Cognitive-Behavioral Therapy (CBT) s a short-term, focused approach to helping individuals with an addiction to become abstinent.
The underlying assumption is that learning processes play an important role in the development and continuation of the addiction. These same learning processes can be used to help individuals reduce their addictive behavior.
The idea behind CBT as an addiction therapy is that is supposed to help patients recognize, avoid, and cope with addiction and the things that trigger cravings. Although the concept of a craving in addiction treatment originally to alcohol and drugs, it has been expanded to include all types of addiction, such as gambling or video gaming.
CBT Addiction Therapy
CBT was developed as a method to prevent relapse in alcoholics, and later it was adapted for other type of addiction. Cognitive-behavioral strategies are based on the idea that the practice of unhealthy patterns such as addictive behaviors support the problem. In CBT addiction therapy, patients begin to see and change addictive behaviors by applying a variety of different skills that can be used to stop addictive patterns.
Key Features of CBT in Addiction Therapy
Several important features of CBT make it particularly promising as a treatment for all types of addiction:
- Because it is a short-term, is it useful in the relatively short time-frame of in-patient addiction treatment programs. of
- There is empirical evidence supporting CBT as an addiction therapy.
- The structured, goal-oriented, and focused nature of CBT can be easy for people to work with in the early stages of recovery from addiction.
- As an addiction therapy, CBT can be adjusted to the individual needs of the patient.
- CBT’s broad approach of addressing thoughts and cravings is in alignment with the approach in most addiction treatment program.
Help With Self-Control in Addiction Therapy
A key component of CBT addiction therapy is discovering what triggers the individual’s addiction and designing effective coping strategies. Specific techniques include exploring the positive and negative consequences of continued use of the person’s addiction of choice, self-monitoring to recognize cravings early and identify situations that might put one at risk for use, and developing strategies for coping with cravings and avoiding those high-risk situations.

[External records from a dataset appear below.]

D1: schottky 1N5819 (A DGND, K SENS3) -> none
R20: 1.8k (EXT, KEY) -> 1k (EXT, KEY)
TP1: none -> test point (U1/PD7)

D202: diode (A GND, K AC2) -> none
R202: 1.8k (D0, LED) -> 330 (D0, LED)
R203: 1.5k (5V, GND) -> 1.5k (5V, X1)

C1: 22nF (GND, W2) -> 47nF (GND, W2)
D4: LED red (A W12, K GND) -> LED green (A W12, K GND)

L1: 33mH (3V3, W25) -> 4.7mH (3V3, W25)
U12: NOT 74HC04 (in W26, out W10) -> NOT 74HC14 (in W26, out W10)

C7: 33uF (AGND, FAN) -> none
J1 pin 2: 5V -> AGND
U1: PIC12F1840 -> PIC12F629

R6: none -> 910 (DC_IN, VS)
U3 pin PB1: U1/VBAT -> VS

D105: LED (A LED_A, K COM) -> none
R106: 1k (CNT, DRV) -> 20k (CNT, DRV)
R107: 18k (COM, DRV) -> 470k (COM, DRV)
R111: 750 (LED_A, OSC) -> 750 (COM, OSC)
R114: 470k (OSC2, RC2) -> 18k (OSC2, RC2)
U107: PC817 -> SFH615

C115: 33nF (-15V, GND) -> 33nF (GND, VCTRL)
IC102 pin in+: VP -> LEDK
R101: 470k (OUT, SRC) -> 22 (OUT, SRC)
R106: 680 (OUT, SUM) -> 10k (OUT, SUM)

Studies have found that people continue to practice the tools acquired in CBT addiction therapy after the completion of therapy. Current research has examined how to produce even more long-lasting effects by combining CBT with alternative medicine. In drug abuse treatment, a computer-based CBT system has also been developed and has been shown to be effective in helping reduce drug use following standard in-patient treatment.